Filter the lines below, keeping each one that holds "shift".

## [Data below]
========================================
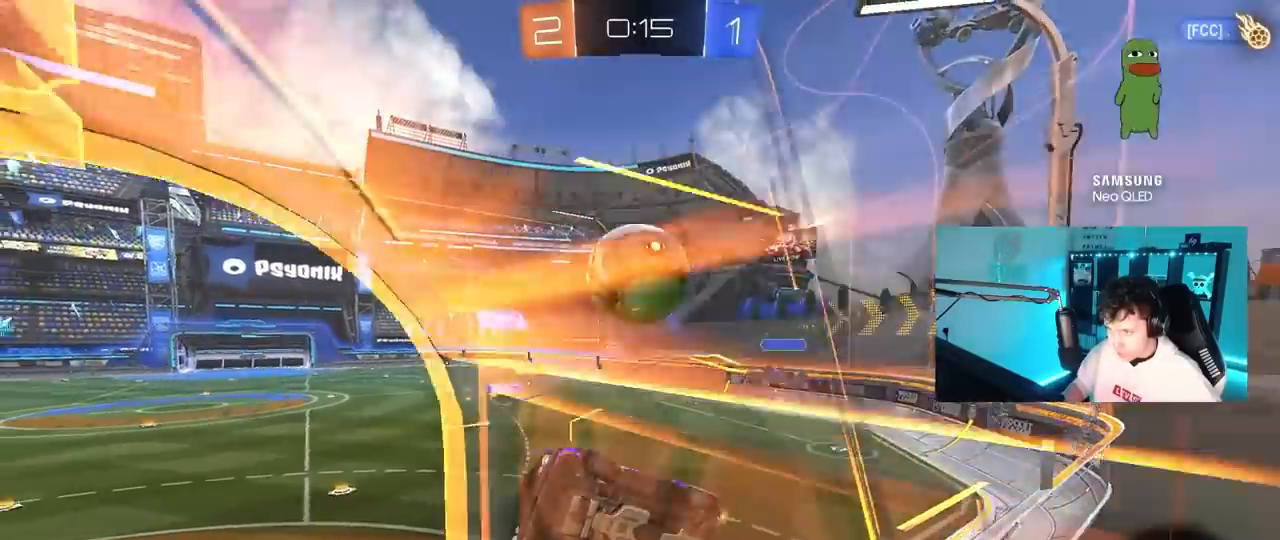
{"keys": [], "mouse": [], "mouse_move": "still", "events": [[217, "mouse_right", "down"], [267, "mouse_right", "up"], [367, "mouse_left", "up"], [400, "a", "up"], [400, "w", "up"]]}
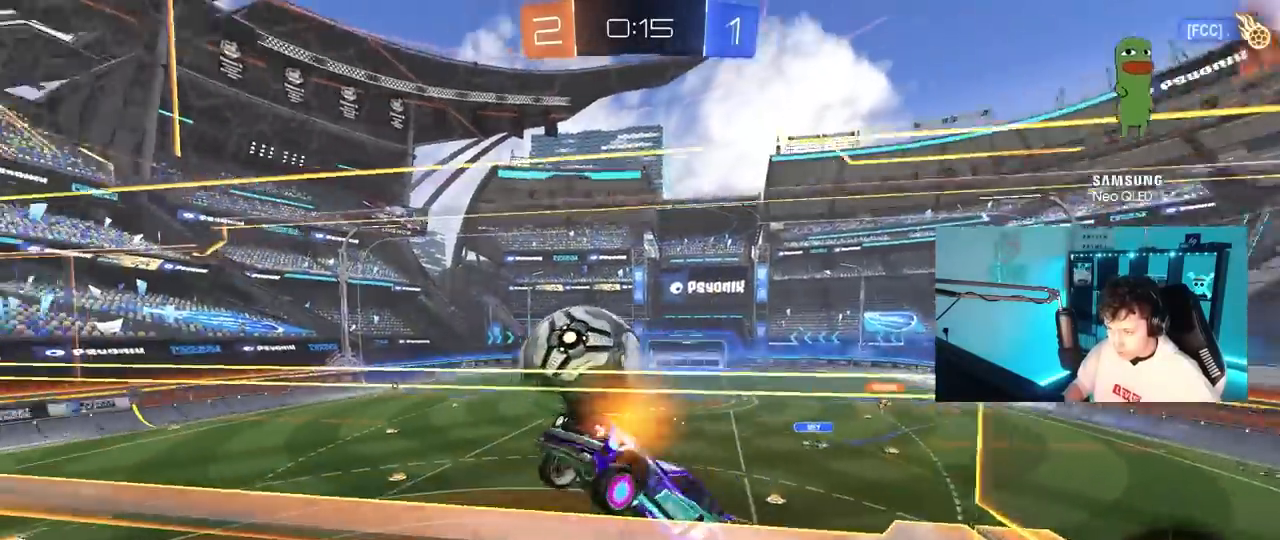
{"keys": ["a", "shift"], "mouse": [], "mouse_move": "still", "events": [[100, "d", "down"], [183, "d", "up"], [367, "a", "down"], [417, "shift", "down"]]}
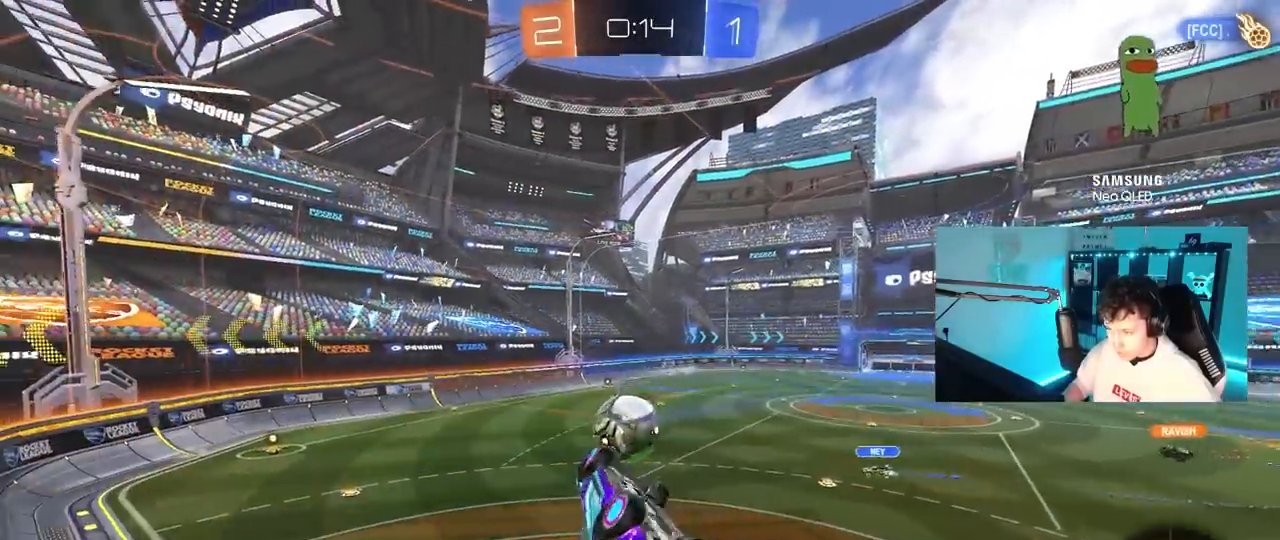
{"keys": ["d"], "mouse": [], "mouse_move": "still", "events": [[350, "a", "up"], [350, "shift", "up"], [433, "d", "down"]]}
========================================
## [Problem solution]
{"keys": ["a", "shift"], "mouse": [], "mouse_move": "still", "events": [[100, "d", "down"], [183, "d", "up"], [367, "a", "down"], [417, "shift", "down"]]}
{"keys": ["d"], "mouse": [], "mouse_move": "still", "events": [[350, "a", "up"], [350, "shift", "up"], [433, "d", "down"]]}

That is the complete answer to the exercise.